Já uma lenda urbana que mexeu com o imaginário popular e que sobreviveu por muitos anos é a da fazenda Tira Couro, na região do distrito de Cruzeiro dos Peixotos. Dizem que o nome seria uma referência a um padre que teria sido morto após lhe arrancarem a pele. A versão mais aceita, no entanto, é que muita gente aproveitava as margens de um córrego na região para abate de animais, que tinham o couro lavado ali mesmo.

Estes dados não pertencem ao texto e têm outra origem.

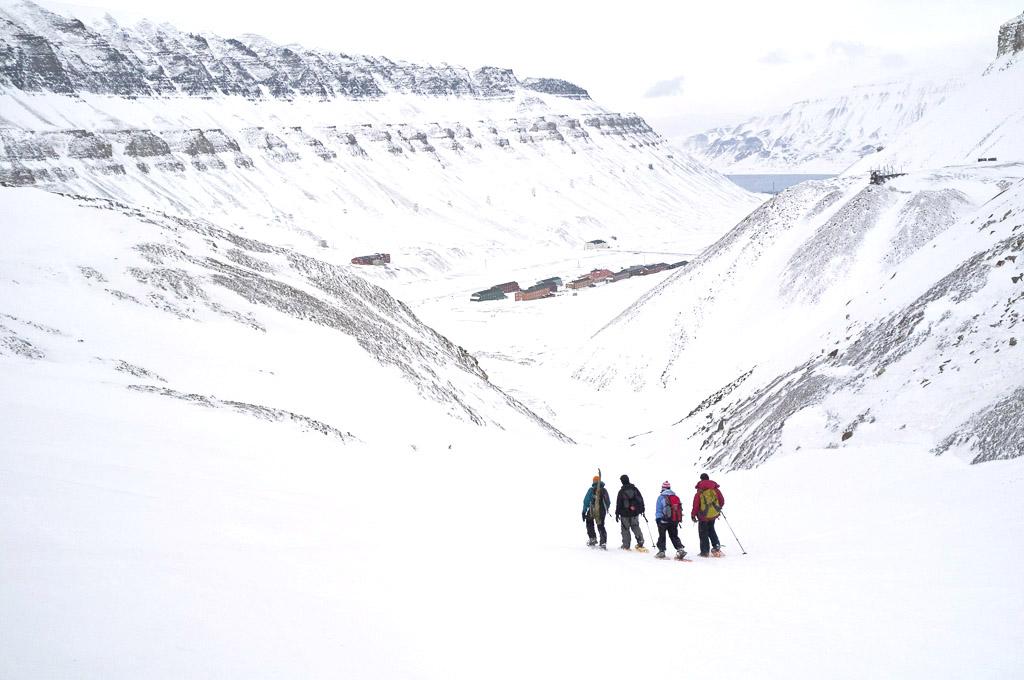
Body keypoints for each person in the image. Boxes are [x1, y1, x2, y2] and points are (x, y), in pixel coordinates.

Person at [691, 473, 725, 557]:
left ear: (701, 479)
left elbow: (696, 505)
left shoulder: (699, 491)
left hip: (703, 516)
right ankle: (716, 546)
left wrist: (693, 515)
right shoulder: (715, 489)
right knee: (711, 530)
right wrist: (717, 509)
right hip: (713, 515)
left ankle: (705, 552)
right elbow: (722, 500)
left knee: (703, 533)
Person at [654, 481, 686, 560]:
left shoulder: (661, 497)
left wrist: (658, 519)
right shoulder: (675, 496)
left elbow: (658, 510)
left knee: (662, 536)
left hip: (663, 520)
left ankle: (661, 551)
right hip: (674, 520)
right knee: (674, 535)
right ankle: (680, 549)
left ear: (663, 488)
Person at [615, 474, 646, 550]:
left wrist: (617, 513)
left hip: (624, 513)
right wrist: (642, 509)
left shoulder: (621, 491)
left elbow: (619, 503)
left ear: (622, 481)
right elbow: (640, 500)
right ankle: (640, 541)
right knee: (635, 526)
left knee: (625, 529)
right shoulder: (635, 489)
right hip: (634, 512)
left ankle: (626, 545)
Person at [582, 475, 611, 549]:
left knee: (589, 522)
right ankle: (603, 542)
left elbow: (586, 501)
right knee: (601, 526)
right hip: (602, 511)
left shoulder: (591, 490)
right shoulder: (604, 490)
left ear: (594, 481)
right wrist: (605, 509)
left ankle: (593, 539)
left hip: (592, 510)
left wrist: (584, 511)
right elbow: (608, 502)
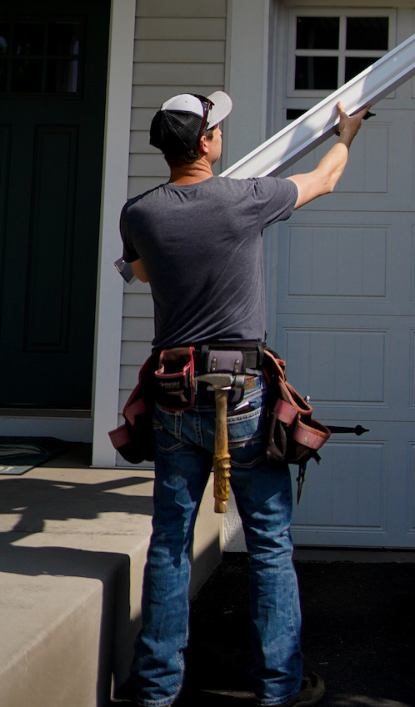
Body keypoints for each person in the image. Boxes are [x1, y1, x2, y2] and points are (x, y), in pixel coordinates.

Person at [120, 90, 368, 707]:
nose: (223, 135)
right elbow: (324, 181)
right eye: (218, 129)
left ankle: (154, 690)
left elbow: (142, 271)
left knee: (170, 541)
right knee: (269, 540)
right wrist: (347, 134)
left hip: (174, 392)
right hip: (244, 398)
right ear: (205, 143)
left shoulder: (140, 213)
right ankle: (279, 688)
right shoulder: (244, 198)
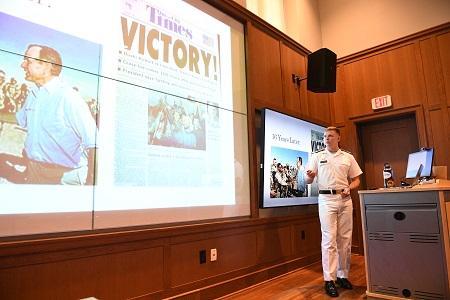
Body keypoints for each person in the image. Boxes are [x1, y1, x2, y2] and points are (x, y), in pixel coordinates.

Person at [16, 44, 97, 185]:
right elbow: (22, 122)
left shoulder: (69, 97)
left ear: (47, 66)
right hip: (33, 171)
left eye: (28, 61)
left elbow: (94, 143)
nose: (22, 65)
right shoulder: (33, 94)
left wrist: (91, 184)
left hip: (64, 177)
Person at [304, 126, 362, 297]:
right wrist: (310, 176)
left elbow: (356, 180)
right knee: (329, 239)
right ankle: (329, 280)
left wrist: (349, 188)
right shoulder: (317, 156)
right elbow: (307, 180)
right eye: (324, 136)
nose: (326, 138)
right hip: (326, 200)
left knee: (345, 239)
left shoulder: (348, 157)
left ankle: (342, 276)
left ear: (338, 138)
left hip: (345, 200)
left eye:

O motorista aposentado Lourival Honório da Silva lembra de outro caso sinistro, porém menos traumático, ocorrido numa residência na avenida Cesário Alvim. Segundo conta, durante quase um mês a residência foi alvo de pedras que quebraram todo o telhado. “Ninguém sabia de onde vinham as pedras. Até trouxeram padre, pastor, uma benzedeira, polícia, mas não descobriram o que aconteceu”, conta Lourival. Ele diz que pouco tempo depois, quando estava na casa da patroa de sua namorada, um fato semelhante aconteceu. “A gente estava na cozinha e ouviu um estrondo no banheiro, mas não havia ninguém. Quebrou o telhado. As costas do sofá também recebeu uma tijolada, o estranho é que não havia espaço na janela para o tijolo passar”, diz o aposentado.